Day8 雷雨
これは熱烈、と仰ぎ見た先で雷が空にヒビを入れる。
ヒビというと隣の梅が「野暮」と愚痴った。
「あれはねえ、花と言うんですよ。ほら御覧なさい」
再び雷が走る。一本の枝から端々へと細かく散る稲光は、小さな花が群れ咲いているようにも見えた。
「珊瑚のようでもあるな」
池の亀がうっとりと言うので「見たことが?」と尋ねると、長い首をゆっくりと横に振る。
「昔の絵巻物で」
重い夜空に雷が花を散らすと、ほのかな灰青色の光が雲を染めた。その合間を縫うように細い稲光が走るさまは、綿の花を束にして地上へ捧げているようにも見える。
その内に、大きな雨粒が落ちてきた。
「奥方様。旦那様が泣いておいでですよ」
屋根を振り返ってもう一人の主人へ告げる。炎の衣をまとった気の強そうな顔立ちの奥方は、その通りに気が強くて、こちらの言葉になど耳も貸さずふん、と顔を背ける。それがいいのだと日々惚気てくる主は、今は雲の上で妻への謝罪に必死だった。
「で、結局今度は何なのです?」
梅が声をひそめて尋ねる。
「七夕の日に二人で地上に出ようとしたら、旦那様に天帝から急用が入っておじゃんになりまして」
「七夕など、天の川の治水で毎年お呼びがかかっているじゃないですか」
「だからですよ。奥方様が天帝にやきもちを焼かれまして」
「まあ、かわいらしい」
「でしょう」
「聞こえているわよ、下僕」
屋根の上から厳しい声が届く。雨に濡れた奥方はそれはそれは美しかった。白皙の美貌に濡れた黒髪が張り付いて、主が惚れ込むのも無理はない。だからこそこうしてご機嫌を直してもらうのに必死なわけだが、いよいよ雨が激しくなってきたので屋根へ飛び乗った。
「狛犬は大人しく門を守ってなさいな」
「奥方様、本当はもうお許しになっているんでしょ」
う、と言葉に詰まる。自分のような犬に真意を言い当てられるとは思っていなかったらしい。常日頃、数多くの生き物たちが様々な願いを持って通っていくのを見ているのだから、これくらい出来なくては狛犬は務まらない。
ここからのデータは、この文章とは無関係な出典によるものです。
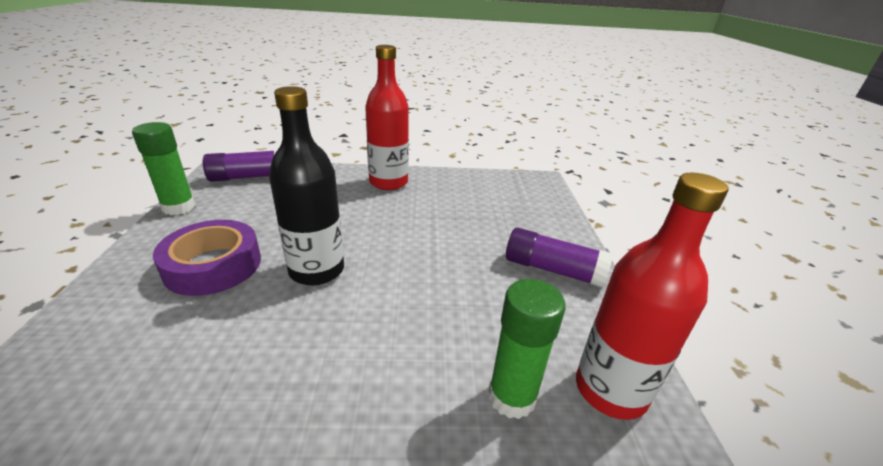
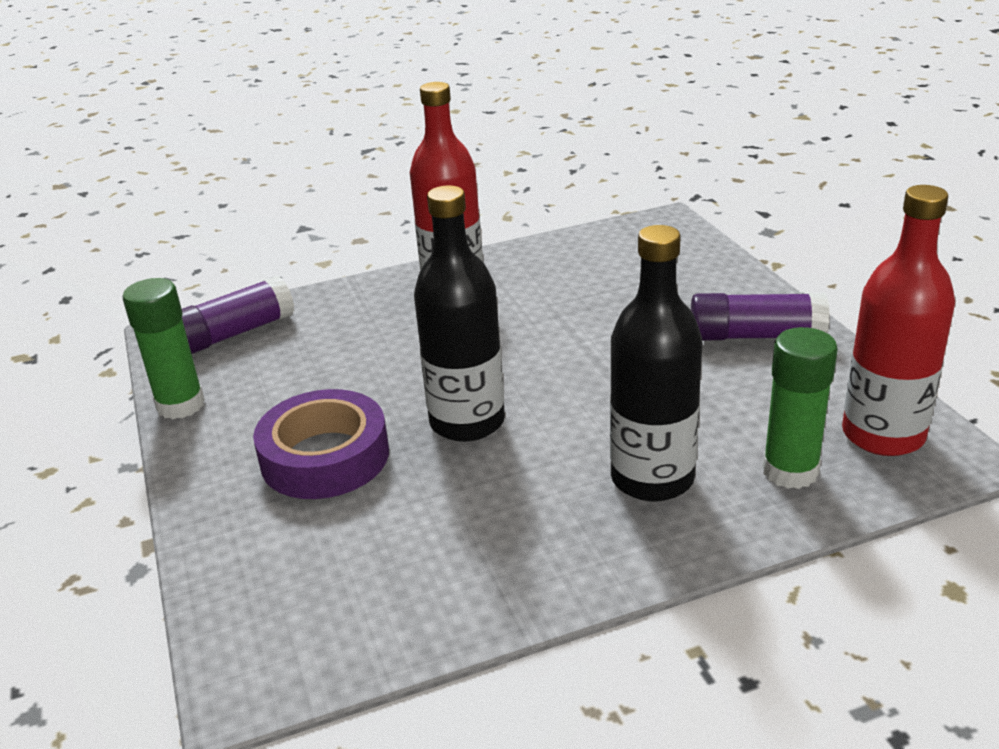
camera: 15 degrees left, 0 degrees up
none -> black bottle [610,225,702,502]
大きな目玉で見つめ続けると、観念したように奥方は溜息をついた。
「だって、嬉しいじゃない。私のためにこれだけの花を用意してくれるなんて」
「人は大迷惑です」
「あとちょっとだけだからいいでしょ!」
「もう、ちょっとだけですよお」
全く困った主たちである。だが、まあそうだろうなとは思っていた。わざわざ屋根の上に陣取って観る奥方の顔は嬉しそうに綻んでいた。
満開の雷雨が咲く。桜だ、と喜ぶ奥方の声は少女のようで、これはもう少しかかりそうだなと思いながら欠伸をした。